Si la demande de l'appelant n'est pas fondé compte tenu du rejet de ses prétentions et de sa condamnation à paiement des charges de copropriété impayées, en ce qui concerne la demande de l'intimé, il est constant que l'appelant fait tout pour ne pas payer les charges qu'il sait être dues et qu'il a d'ailleurs par moment déjà réglées, comme en mai 2022.

Son attitude est grandement préjudiciable pour la copropriété qui a du financer les charges courantes et les travaux nécessaires, dont un ravalement, tout en assumant la défaillance de copropriétaires et des procédures judiciaires dispendieuses.

Il convient, en conséquence, le préjudice résultant de la résistance abusive de l'appelant étant démontré, de faire droit à cette demande en allouant à l'intimé une somme de 4 000 euros, tout en confirmant le jugement de première instance dans son rejet de la demande présentée en première instance.

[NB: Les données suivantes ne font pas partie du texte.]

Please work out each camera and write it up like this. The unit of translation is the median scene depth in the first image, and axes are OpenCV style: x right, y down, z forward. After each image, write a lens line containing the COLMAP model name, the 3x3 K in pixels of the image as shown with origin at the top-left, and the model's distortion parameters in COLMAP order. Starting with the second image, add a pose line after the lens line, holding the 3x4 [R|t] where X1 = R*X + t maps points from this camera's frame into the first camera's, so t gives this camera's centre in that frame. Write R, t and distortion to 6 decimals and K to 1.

* Sur la demande de désignation d'un mandataire commun pour l'indivision successorale

En première instance l'intimé à solliciter la désignation d'un mandataire commun pour l'indivision successorale, demande à laquelle le premier juge n'a pas répondu et qui est représentée en cause d'appel sans que l'appelant ait conclu sur celle-ci.

L'intimé fonde sa demande sur les dispositions de l'article 23 alinéa 2 qui prévoient qu'« En cas d'indivision, les indivisaires sont représentés par un mandataire commun qui est, à défaut d'accord, désigné par le président du tribunal judiciaire saisi par l'un d'entre eux ou par le syndic ».

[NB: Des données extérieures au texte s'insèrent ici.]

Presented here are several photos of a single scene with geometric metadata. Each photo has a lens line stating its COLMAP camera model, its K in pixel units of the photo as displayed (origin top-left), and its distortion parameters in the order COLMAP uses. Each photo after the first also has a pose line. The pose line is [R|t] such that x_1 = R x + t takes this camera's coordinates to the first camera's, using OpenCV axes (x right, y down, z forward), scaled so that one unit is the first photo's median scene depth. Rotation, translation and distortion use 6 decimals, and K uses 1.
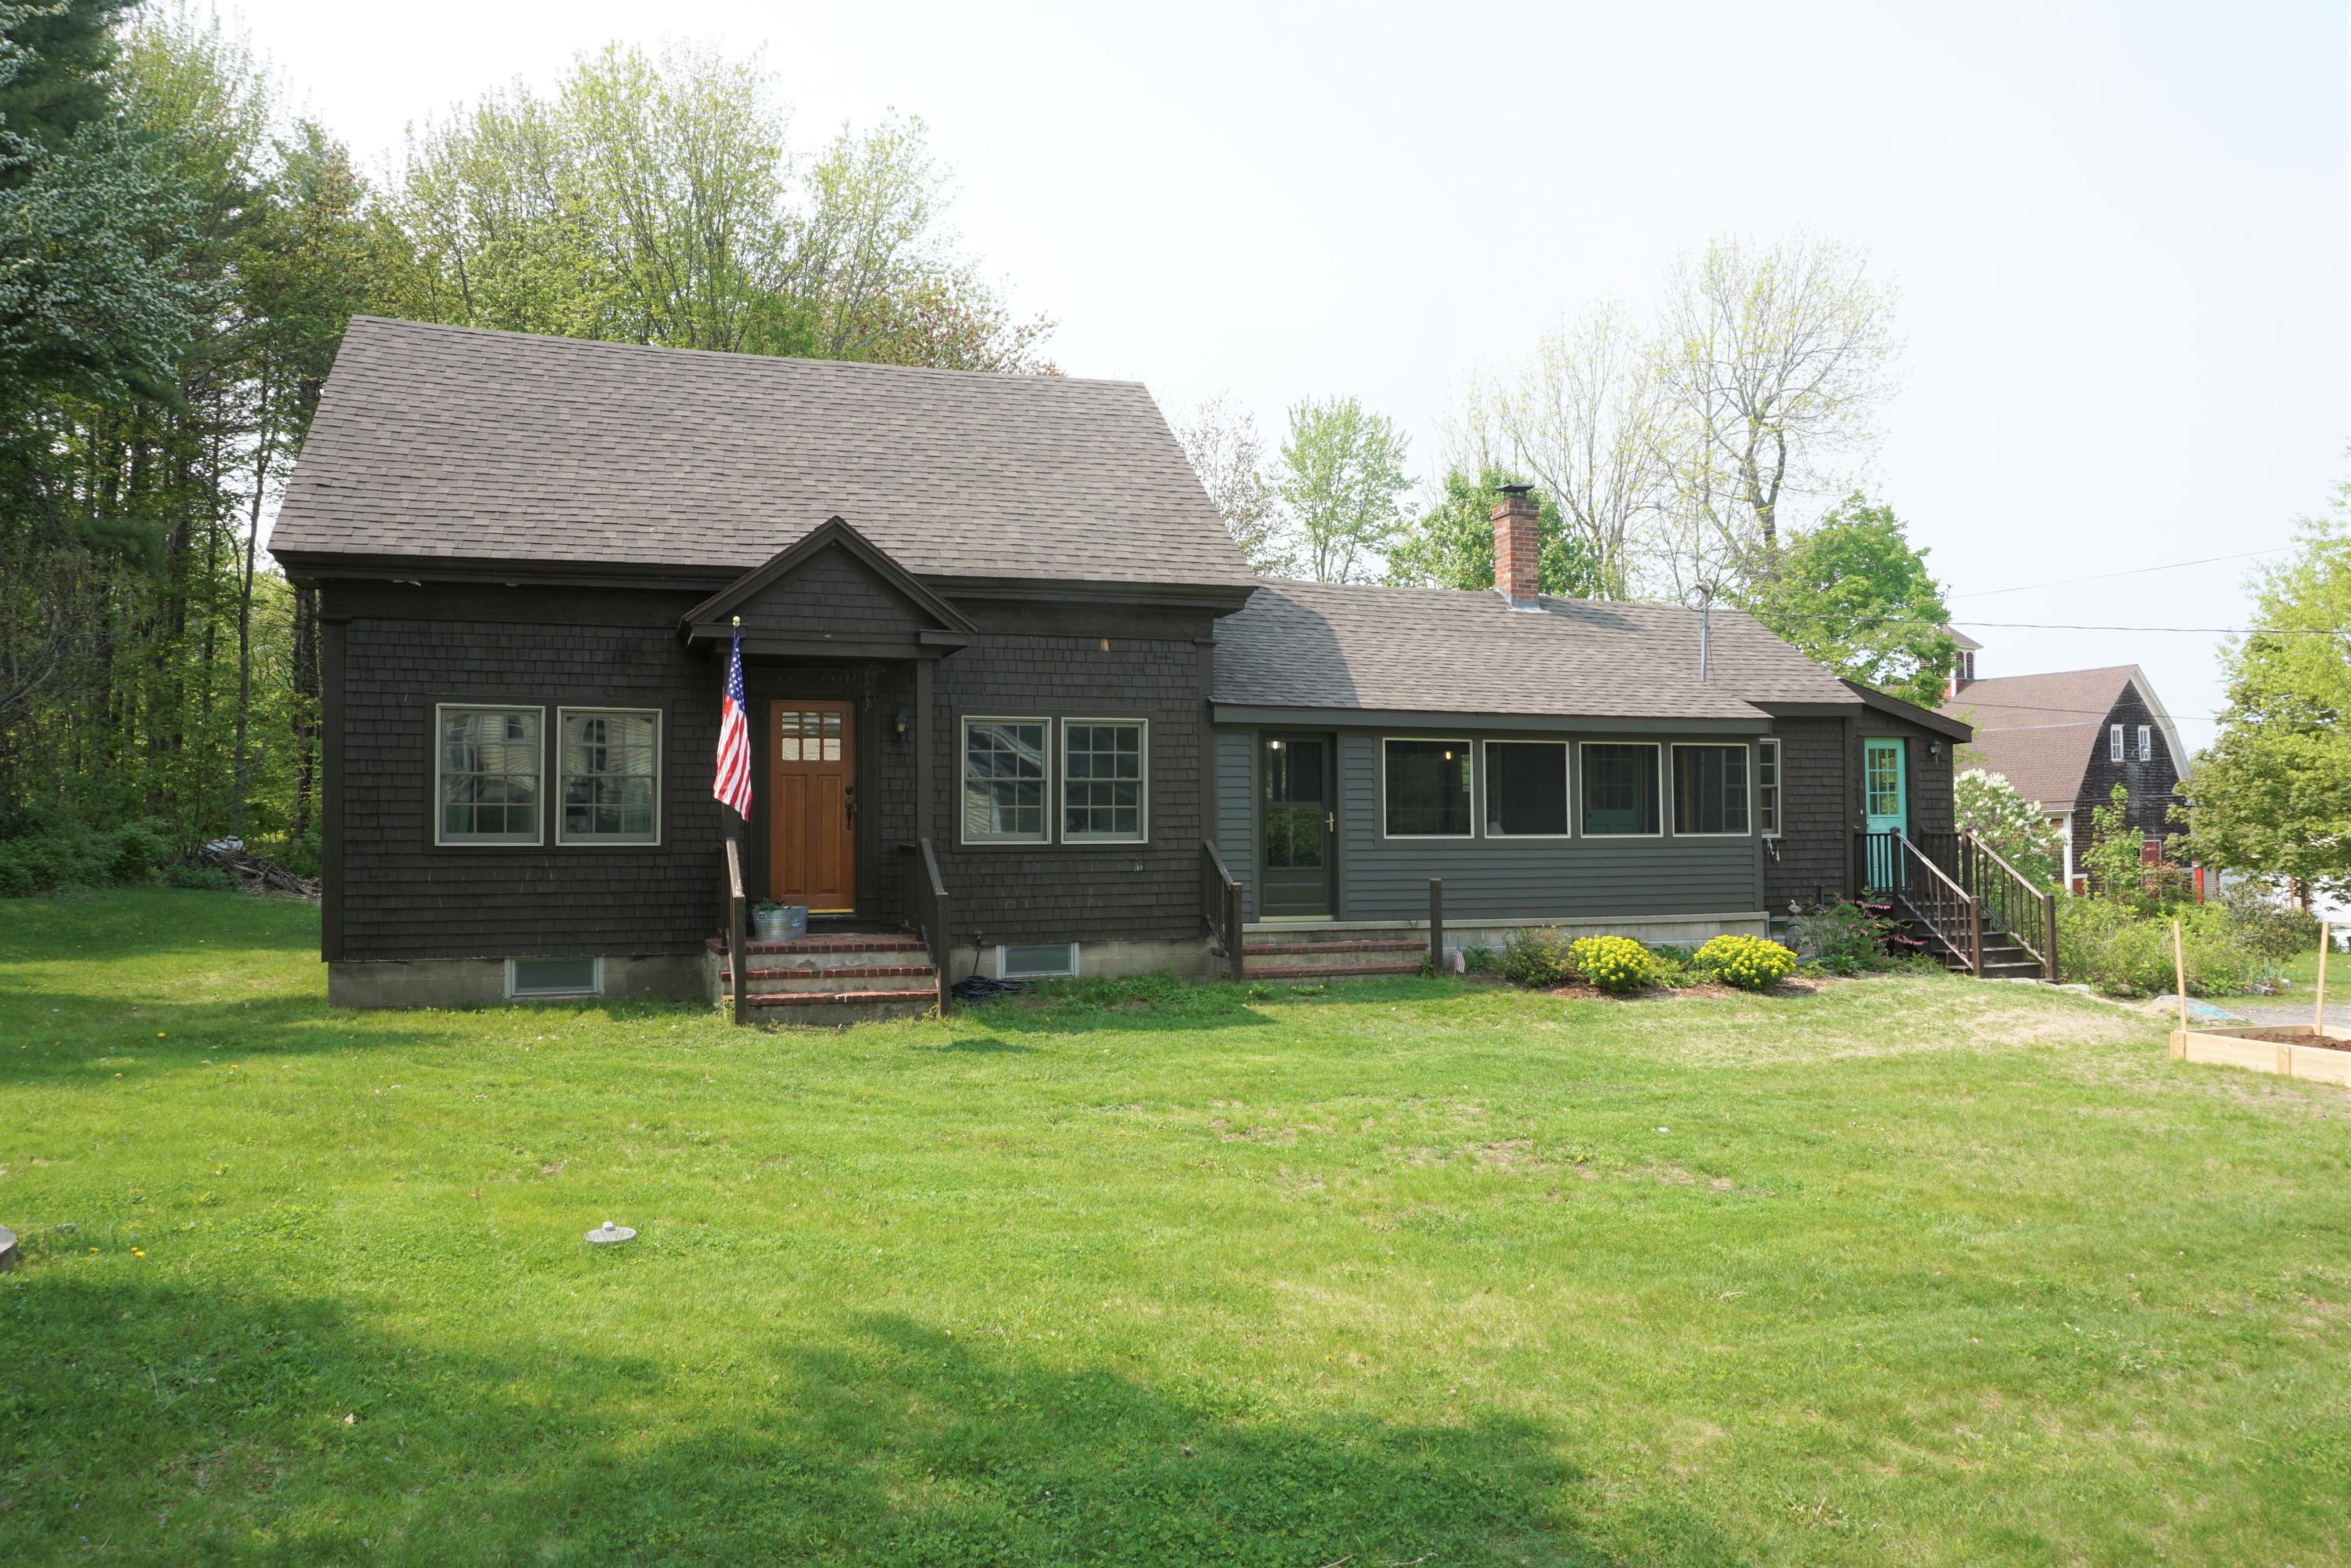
lens RADIAL K [[1615.7, 0, 1179.3], [0, 1615.7, 852.9], [0, 0, 1]] dist [-0.002347, -0.002443]
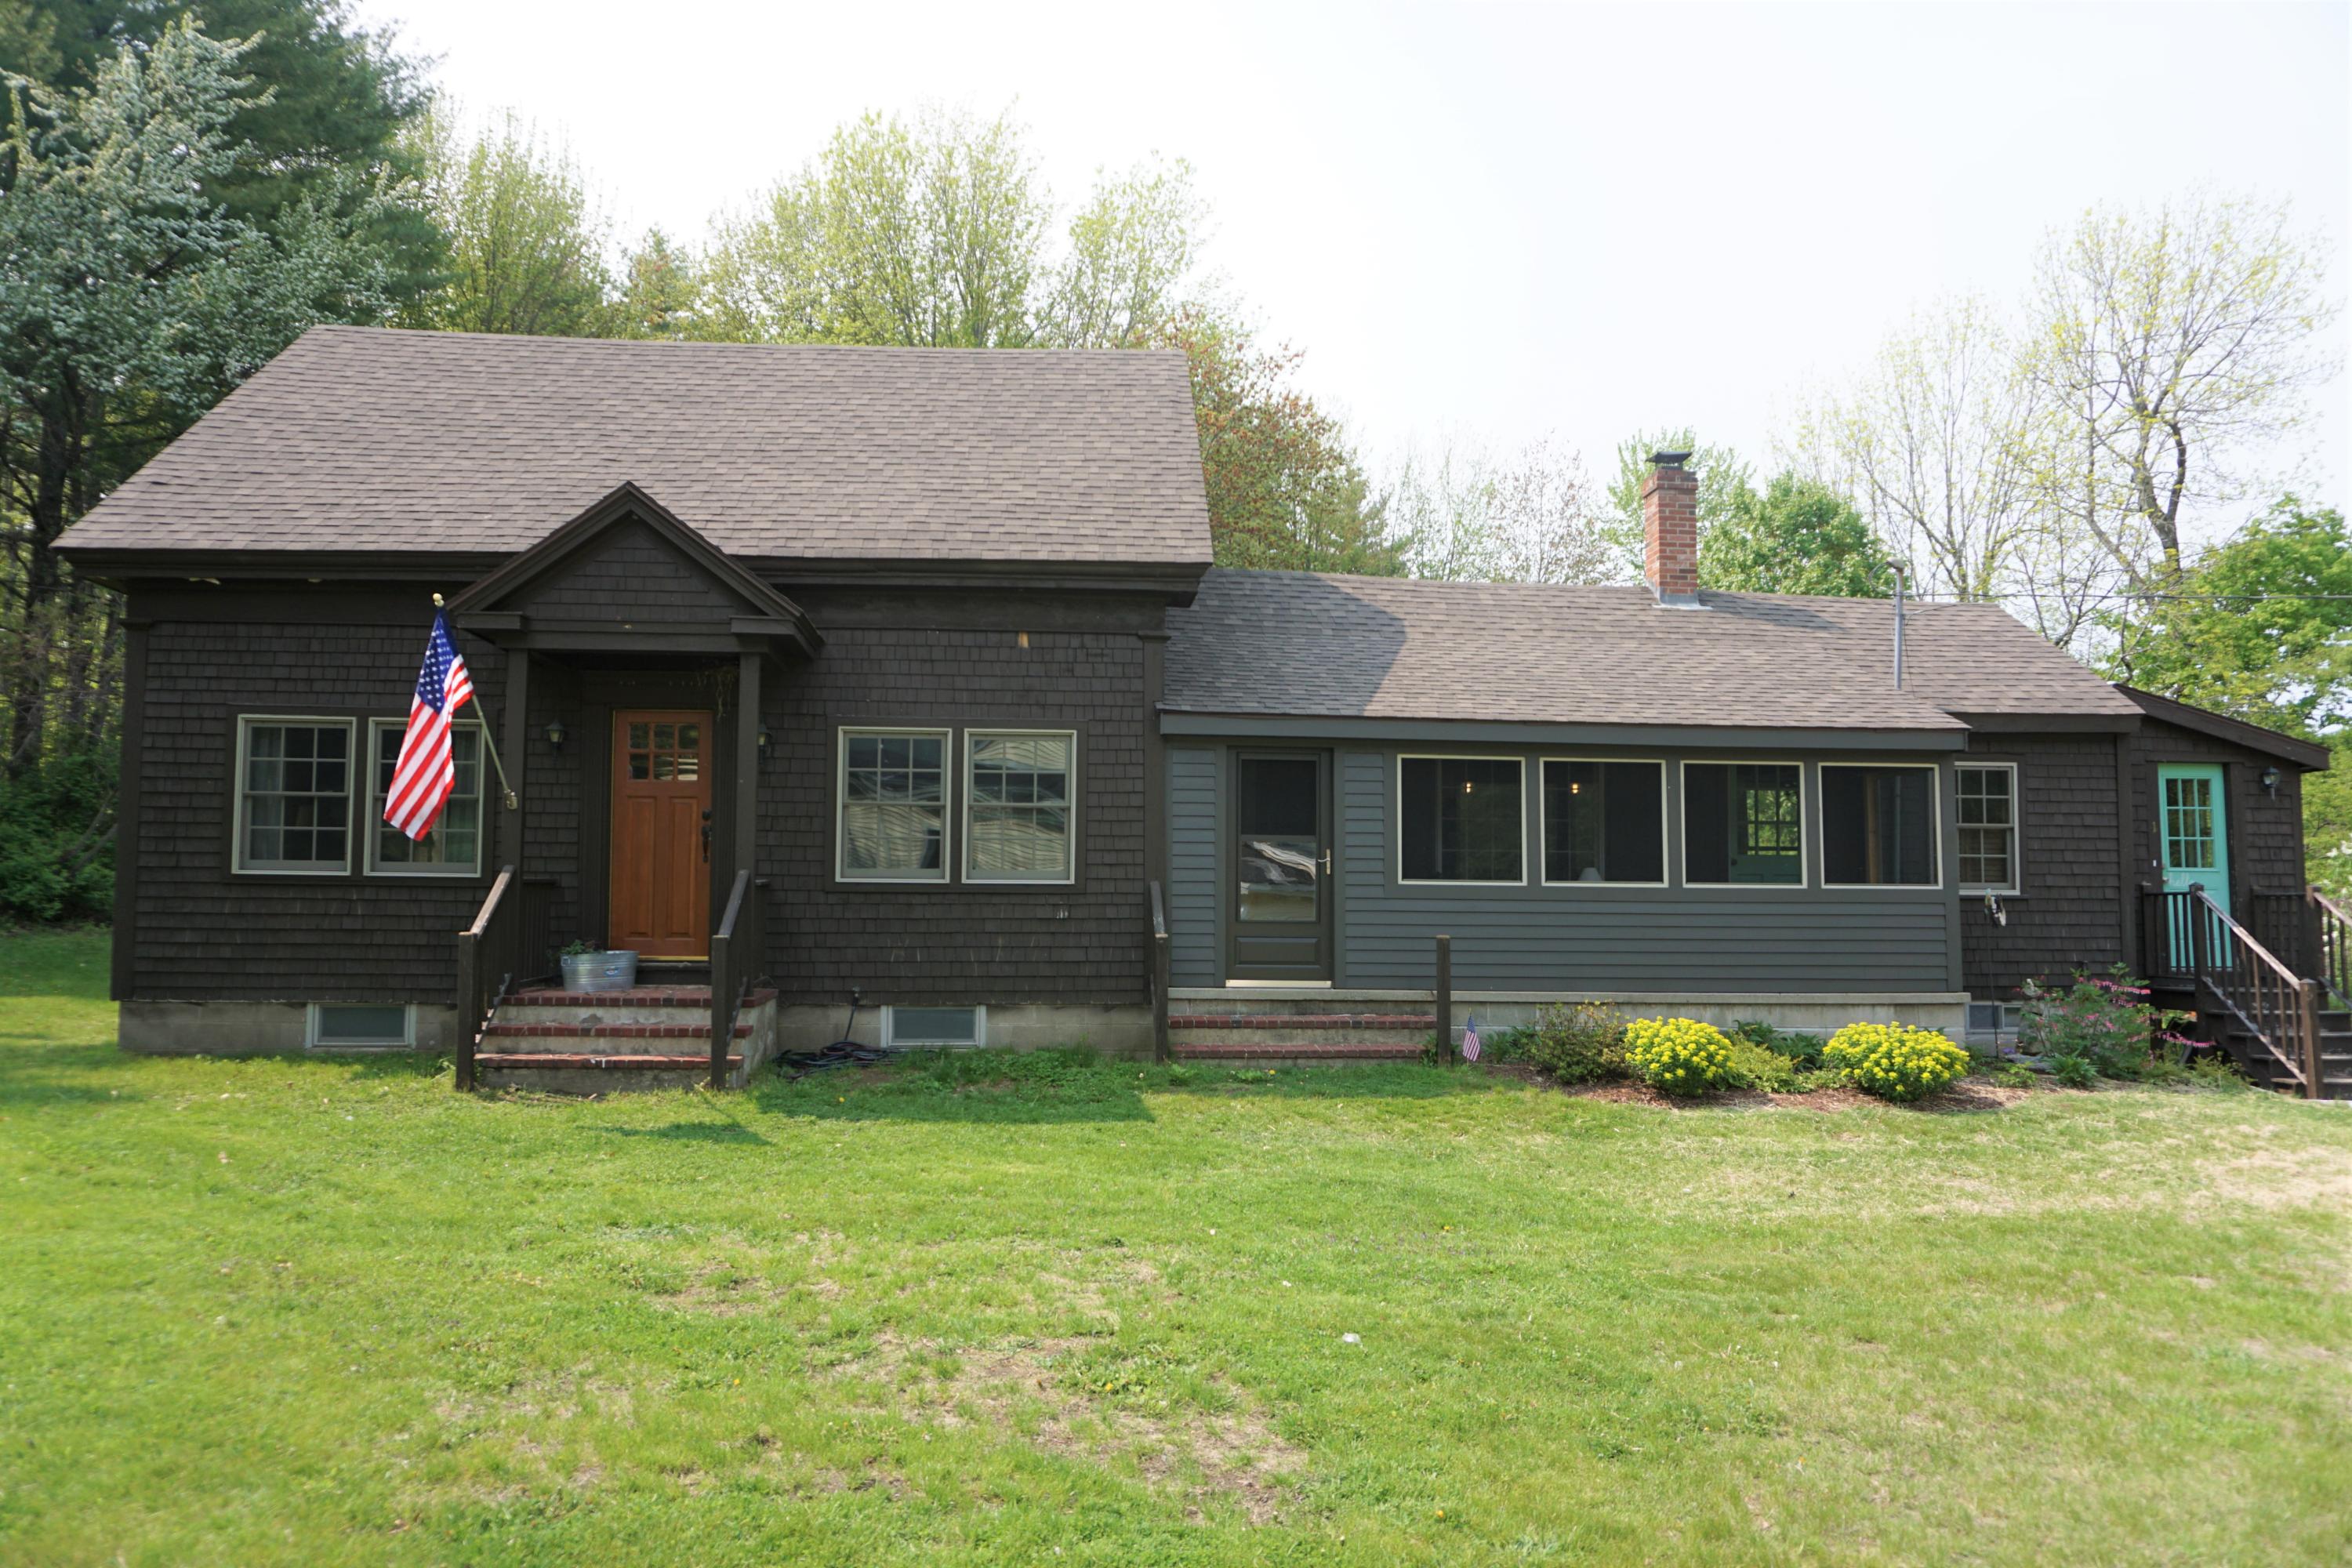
lens RADIAL K [[1599.2, 0, 1170.0], [0, 1599.2, 847.9], [0, 0, 1]] dist [-0.013993, 0.002522]
pose [[0.967057, 0.004921, -0.254513, 0.222531], [-0.017047, 0.998821, -0.045461, 0.010864], [0.253989, 0.048302, 0.966000, 0.234130]]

La simple lecture de ce texte permet de relever que la cour n'a aucune compétence pour traiter d'une telle demande qui est, devant elle, irrecevable.

* Sur les demandes fondées sur les dispositions de l'article 700 du code de procédure civile

S'il est équitable de laisser à la charge de l'appelant les frais irrépétibles qu'il a engagés, il n'en va pas de même pour l'intimé ; en conséquence, il convient de débouter

M. [J] [X] de sa demande et d'allouer à ce titre la somme de 3 000 euros au Syndicat des copropriétaires de la résidence [9].

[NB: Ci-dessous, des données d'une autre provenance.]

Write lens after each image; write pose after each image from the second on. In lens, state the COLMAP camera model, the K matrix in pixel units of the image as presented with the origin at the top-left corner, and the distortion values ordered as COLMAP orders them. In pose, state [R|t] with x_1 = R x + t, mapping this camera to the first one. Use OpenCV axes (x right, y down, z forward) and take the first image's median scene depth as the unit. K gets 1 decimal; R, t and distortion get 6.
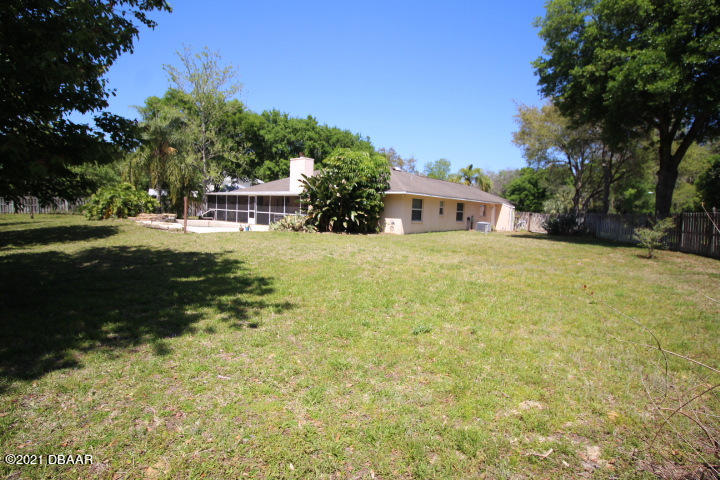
lens RADIAL K [[352.5, 0, 357.3], [0, 352.5, 238.2], [0, 0, 1]] dist [0.001990, -0.015657]
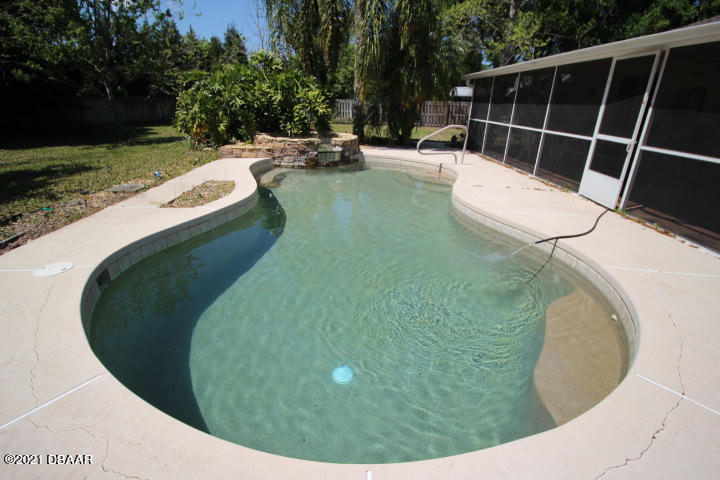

De plus, conformément aux dispositions de l'article 10-1 de la loi du 10 juillet 1965 la charge des frais afférents à la présente instance en appel sera exclusivement imputée à l'appelant et non à l'ensemble des copropriétaires.

PAR CES MOTIFS

La cour,

Rejette la demande relative à la caducité de la procédure,

Rejette l'ensemble des fins de non-recevoir développées en cause d'appel,

Confirme le jugement entrepris en toutes ses dispositions,

Y ajoutant,

Déclare irrecevable la demande portant sur la désignation d'un mandataire commun pour l'indivision successorale,

Condamne M. [J] [X] à payer la somme de 4 000 euros à titre de dommages et intérêts au Syndicat des copropriétaires de la résidence [9], représenté par son syndic la S.A.S. Immo de Corse, venant aux droits de la S.A.S. Secic syndic,

Condamne M. [J] [X] au paiement des entiers dépens,

Précise que les frais afférents de la présente instance sont exclusivement mis la charge de M. [J] [X] conformément aux dispositions de l'article 10-1 de la loi du 10 juillet 1965, en ce compris les différents frais de commissaire de justice,

Condamne M. [J] [X] à payer au Syndicat des copropriétaires de la résidence [9], représenté par son syndic la S.A.S. Immo de Corse, venant aux droits de la S.A.S. Secic syndic, la somme de 3 000 euros au titre des dispositions de l'article 700 du code de procédure civile.